McBride, who lives in Brighton, England, says, “Picking just five books to recommend is an impossible task, given the range of subject matter encompassed under the headline “The Old West.” Ask me in ten minutes and I’d pick another five, and ten minutes later another five.”
1. On The Border with Crook (John G. Bourke, Time Life Books): This is an on-the-spot account by one of Gen. George Crook’s officers in the 3rd U.S. Cavalry. It takes in when Crook fought Apaches in Arizona, 1871-’75 and 1882-’86, and also the campaigns against the Sioux and Cheyenne in 1875-’76, including the Battle of the Rosebud. It’s an invaluable record by someone who was there.
2. The Fetterman Massacre (Dee Brown, Pan Books Ltd): By the author of Bury My Heart at Wounded Knee, this is an almost day-by-day, diary-like account of Gen. Carrington’s ill-fated expedition of 1866, from the founding of Fort Phil Kearny to the massacre of Fetterman and his men by the Sioux and Cheyenne. Brown details the unfolding of a tragedy with the skill of a master dramatist.

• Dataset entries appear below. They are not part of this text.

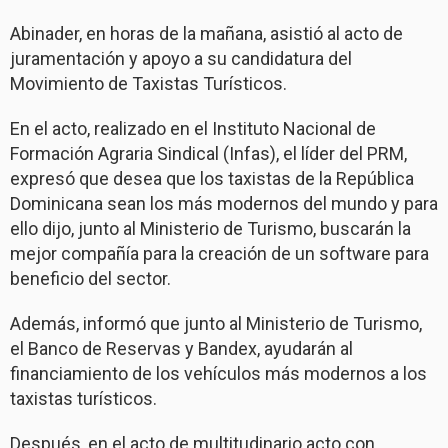
Abinader, en horas de la mañana, asistió al acto de
juramentación y apoyo a su candidatura del
Movimiento de Taxistas Turísticos.
En el acto, realizado en el Instituto Nacional de
Formación Agraria Sindical (Infas), el líder del PRM,
expresó que desea que los taxistas de la República
Dominicana sean los más modernos del mundo y para
ello dijo, junto al Ministerio de Turismo, buscarán la
mejor compañía para la creación de un software para
beneficio del sector.
Además, informó que junto al Ministerio de Turismo,
el Banco de Reservas y Bandex, ayudarán al
financiamiento de los vehículos más modernos a los
taxistas turísticos.
Después, en el acto de multitudinario acto con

3. Apache Country (John Ross Browne, Leisure Books): A little lost gem, this is a first-person account of a journey through the Southwest in 1863-’64, through communities living in fear of Apache attack. A unique account of daily life on one of the most “frontier” of all American frontiers.
4. Comanches (T.R. Fehrenbach, Book Club Associates, London): In contrast, this is history on a massive scale, following the Comanche tribe from their origins as an offshoot of the Shoshones in Wyoming, through their years as “Lords of the South Plains” in Texas to their eventual subjugation and defeat. The book manages to give a sweeping overview of the whole tragic clash between white man and Indians, and yet makes the pivotal battles thrilling, describing them with the skill and intimacy of a novelist.
5. Frontier Regulars (Robert Utley, Indiana University Press): An absolute goldmine of information about the Indian-fighting army of the West 1866-1890, should you want to know anything about soldiers of this period—what they wore, ate, were armed with, etc. —this is the primary source. Utley also manages to give remarkably balanced accounts of the still-controversial campaigns they fought.